→ **About this task**
Repeat the entries beneath in their entirety, precisely as given.

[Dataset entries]
····················

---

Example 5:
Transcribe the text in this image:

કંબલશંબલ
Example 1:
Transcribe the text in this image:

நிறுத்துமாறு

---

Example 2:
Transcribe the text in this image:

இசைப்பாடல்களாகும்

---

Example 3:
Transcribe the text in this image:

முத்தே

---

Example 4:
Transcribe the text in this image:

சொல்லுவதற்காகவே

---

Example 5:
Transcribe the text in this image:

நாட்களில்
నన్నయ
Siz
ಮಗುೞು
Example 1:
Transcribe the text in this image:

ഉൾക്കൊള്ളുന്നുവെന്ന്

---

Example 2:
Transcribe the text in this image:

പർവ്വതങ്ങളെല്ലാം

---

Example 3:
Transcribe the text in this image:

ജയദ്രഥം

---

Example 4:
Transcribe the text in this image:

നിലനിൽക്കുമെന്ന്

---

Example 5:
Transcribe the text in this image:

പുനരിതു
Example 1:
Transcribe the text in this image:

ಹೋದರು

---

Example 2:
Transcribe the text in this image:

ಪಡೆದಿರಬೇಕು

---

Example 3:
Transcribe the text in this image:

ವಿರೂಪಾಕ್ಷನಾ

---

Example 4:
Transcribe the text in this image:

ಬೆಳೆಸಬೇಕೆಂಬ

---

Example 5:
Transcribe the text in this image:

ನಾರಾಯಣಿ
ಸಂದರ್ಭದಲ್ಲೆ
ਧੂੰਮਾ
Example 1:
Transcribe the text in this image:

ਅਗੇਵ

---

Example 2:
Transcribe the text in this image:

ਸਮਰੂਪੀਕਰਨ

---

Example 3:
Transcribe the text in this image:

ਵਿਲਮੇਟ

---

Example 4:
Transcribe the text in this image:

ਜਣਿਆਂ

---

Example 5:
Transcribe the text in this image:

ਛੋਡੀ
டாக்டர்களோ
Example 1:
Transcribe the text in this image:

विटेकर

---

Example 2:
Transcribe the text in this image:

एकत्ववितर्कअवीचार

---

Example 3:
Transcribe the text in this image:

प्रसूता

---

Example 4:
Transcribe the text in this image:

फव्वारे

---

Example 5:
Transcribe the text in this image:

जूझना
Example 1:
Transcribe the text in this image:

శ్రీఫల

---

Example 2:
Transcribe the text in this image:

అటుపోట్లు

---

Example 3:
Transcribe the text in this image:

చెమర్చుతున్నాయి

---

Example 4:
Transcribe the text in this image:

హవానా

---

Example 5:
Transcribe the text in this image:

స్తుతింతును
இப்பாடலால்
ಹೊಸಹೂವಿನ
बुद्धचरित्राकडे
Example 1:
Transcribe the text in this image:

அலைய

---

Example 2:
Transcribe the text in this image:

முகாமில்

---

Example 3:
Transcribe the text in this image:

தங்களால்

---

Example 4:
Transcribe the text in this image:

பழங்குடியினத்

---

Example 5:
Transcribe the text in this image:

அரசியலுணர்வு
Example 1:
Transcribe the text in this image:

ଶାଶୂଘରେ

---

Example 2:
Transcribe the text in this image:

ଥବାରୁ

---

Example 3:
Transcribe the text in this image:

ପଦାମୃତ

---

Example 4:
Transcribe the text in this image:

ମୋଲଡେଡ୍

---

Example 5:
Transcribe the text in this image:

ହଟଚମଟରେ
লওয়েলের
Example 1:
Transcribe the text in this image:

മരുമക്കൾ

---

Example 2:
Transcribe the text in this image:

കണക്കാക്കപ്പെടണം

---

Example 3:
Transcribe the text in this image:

····················

→ **Answer**
---

Example 5:
Transcribe the text in this image:

કંબલશંબલ
Example 1:
Transcribe the text in this image:

நிறுத்துமாறு

---

Example 2:
Transcribe the text in this image:

இசைப்பாடல்களாகும்

---

Example 3:
Transcribe the text in this image:

முத்தே

---

Example 4:
Transcribe the text in this image:

சொல்லுவதற்காகவே

---

Example 5:
Transcribe the text in this image:

நாட்களில்
నన్నయ
Siz
ಮಗುೞು
Example 1:
Transcribe the text in this image:

ഉൾക്കൊള്ളുന്നുവെന്ന്

---

Example 2:
Transcribe the text in this image:

പർവ്വതങ്ങളെല്ലാം

---

Example 3:
Transcribe the text in this image:

ജയദ്രഥം

---

Example 4:
Transcribe the text in this image:

നിലനിൽക്കുമെന്ന്

---

Example 5:
Transcribe the text in this image:

പുനരിതു
Example 1:
Transcribe the text in this image:

ಹೋದರು

---

Example 2:
Transcribe the text in this image:

ಪಡೆದಿರಬೇಕು

---

Example 3:
Transcribe the text in this image:

ವಿರೂಪಾಕ್ಷನಾ

---

Example 4:
Transcribe the text in this image:

ಬೆಳೆಸಬೇಕೆಂಬ

---

Example 5:
Transcribe the text in this image:

ನಾರಾಯಣಿ
ಸಂದರ್ಭದಲ್ಲೆ
ਧੂੰਮਾ
Example 1:
Transcribe the text in this image:

ਅਗੇਵ

---

Example 2:
Transcribe the text in this image:

ਸਮਰੂਪੀਕਰਨ

---

Example 3:
Transcribe the text in this image:

ਵਿਲਮੇਟ

---

Example 4:
Transcribe the text in this image:

ਜਣਿਆਂ

---

Example 5:
Transcribe the text in this image:

ਛੋਡੀ
டாக்டர்களோ
Example 1:
Transcribe the text in this image:

विटेकर

---

Example 2:
Transcribe the text in this image:

एकत्ववितर्कअवीचार

---

Example 3:
Transcribe the text in this image:

प्रसूता

---

Example 4:
Transcribe the text in this image:

फव्वारे

---

Example 5:
Transcribe the text in this image:

जूझना
Example 1:
Transcribe the text in this image:

శ్రీఫల

---

Example 2:
Transcribe the text in this image:

అటుపోట్లు

---

Example 3:
Transcribe the text in this image:

చెమర్చుతున్నాయి

---

Example 4:
Transcribe the text in this image:

హవానా

---

Example 5:
Transcribe the text in this image:

స్తుతింతును
இப்பாடலால்
ಹೊಸಹೂವಿನ
बुद्धचरित्राकडे
Example 1:
Transcribe the text in this image:

அலைய

---

Example 2:
Transcribe the text in this image:

முகாமில்

---

Example 3:
Transcribe the text in this image:

தங்களால்

---

Example 4:
Transcribe the text in this image:

பழங்குடியினத்

---

Example 5:
Transcribe the text in this image:

அரசியலுணர்வு
Example 1:
Transcribe the text in this image:

ଶାଶୂଘରେ

---

Example 2:
Transcribe the text in this image:

ଥବାରୁ

---

Example 3:
Transcribe the text in this image:

ପଦାମୃତ

---

Example 4:
Transcribe the text in this image:

ମୋଲଡେଡ୍

---

Example 5:
Transcribe the text in this image:

ହଟଚମଟରେ
লওয়েলের
Example 1:
Transcribe the text in this image:

മരുമക്കൾ

---

Example 2:
Transcribe the text in this image:

കണക്കാക്കപ്പെടണം

---

Example 3:
Transcribe the text in this image:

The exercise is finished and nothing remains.